Robert Amsterdam, who represents Mr Thaksin, said the government's handling of the "Red Shirt" protests demonstrated that it does not have the support of the people and fears the return of Mr Thaksin, whom it has called a terrorist for allegedly fomenting the unrest.
Mr Thaksin was ousted in a 2006 coup.
New elections are a top demand of the Red Shirt movement, which is made up of urban and rural poor, democracy activists and politicians loyal to Mr Thaksin.
Now in self-exile in Europe, Mr Thaksin faces charges of corruption and abuse of power but commands a strong following because of his populist policies.
The Thai government has also issued a warrant for Mr Thaksin's arrest on terrorism charges, a move Mr Amsterdam said was a tactical mistake.
"I think they made a serious mistake in calling him a terrorist," he said. "I think they have reduced their chances of any country extraditing him" because of the possibility of a death penalty that the charges carry.
"These people are scared of Thaksin," he said. "They are scared of someone elected by the people."
The protests, which were crushed in May, started peacefully in mid-March but turned violent as the government tried to end them.

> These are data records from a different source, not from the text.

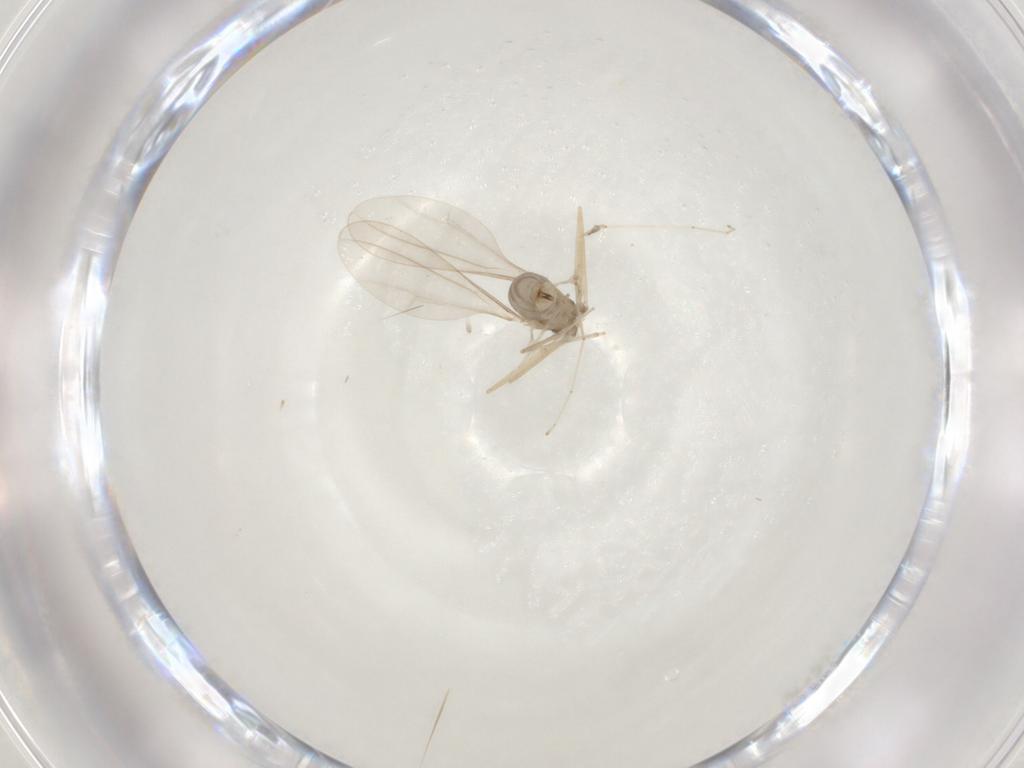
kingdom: Animalia
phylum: Arthropoda
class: Insecta
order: Diptera
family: Cecidomyiidae
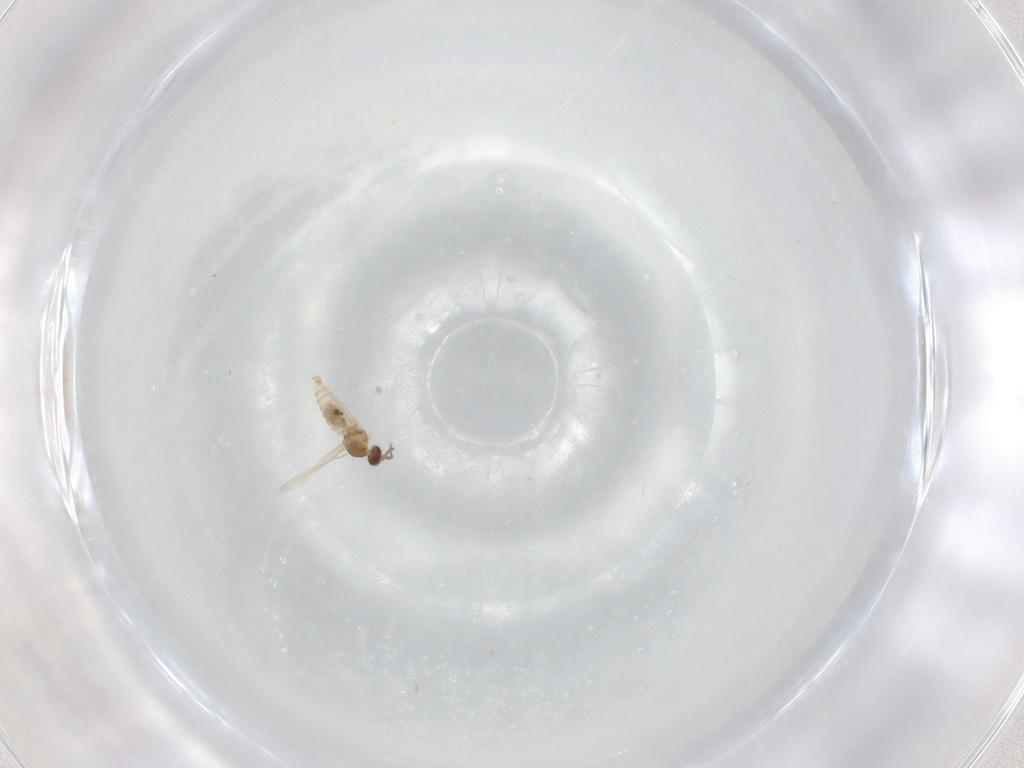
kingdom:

At least 90 people were killed and more than 30 buildings were damaged in arson attacks.
Mr Amsterdam, who is based in London, was speaking from Japan, where he is to urge the government to support an investigation into the causes of the violence, in which a Japanese journalist was killed.
Thai officials have said the government does not want to rush into elections before dealing with the deep social divisions that sparked the clashes. Prime Minister Abhisit Vejjajiva's term ends in November next year, and they have said it is unlikely that elections would be held this year.

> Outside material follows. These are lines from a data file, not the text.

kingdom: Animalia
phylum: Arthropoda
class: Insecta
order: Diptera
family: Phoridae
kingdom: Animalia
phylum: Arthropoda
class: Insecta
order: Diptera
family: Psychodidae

Mr Amsterdam called that "outrageous" and demanded elections be held soon.
"The real legitimate leader of the Thai people happens to be Dr Thaksin," he said.
Opponents see Mr Abhisit as illegitimate because his Democratic party did not win the last general election in 2007. His government was elected by parliamentary vote last year after two previous administrations loyal to Mr Thaksin were invalidated by court rulings.

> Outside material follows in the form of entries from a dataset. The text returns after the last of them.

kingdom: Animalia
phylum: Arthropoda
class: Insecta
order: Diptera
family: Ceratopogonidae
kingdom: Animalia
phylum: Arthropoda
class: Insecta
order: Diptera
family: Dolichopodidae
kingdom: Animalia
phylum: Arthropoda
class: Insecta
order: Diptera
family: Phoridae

Although the protests were stopped, the pro-Thaksin Red Shirt movement remains strong.
Thousands of mourners filed through a Buddhist temple in Bangkok yesterday to attend the cremation of Major General Khattiya Sawasdiphol, who was shot in the head by a sniper on May 13 while giving interviews to foreign journalists.
It was the largest gathering of Red Shirts since the army's crackdown on their protest on May 19.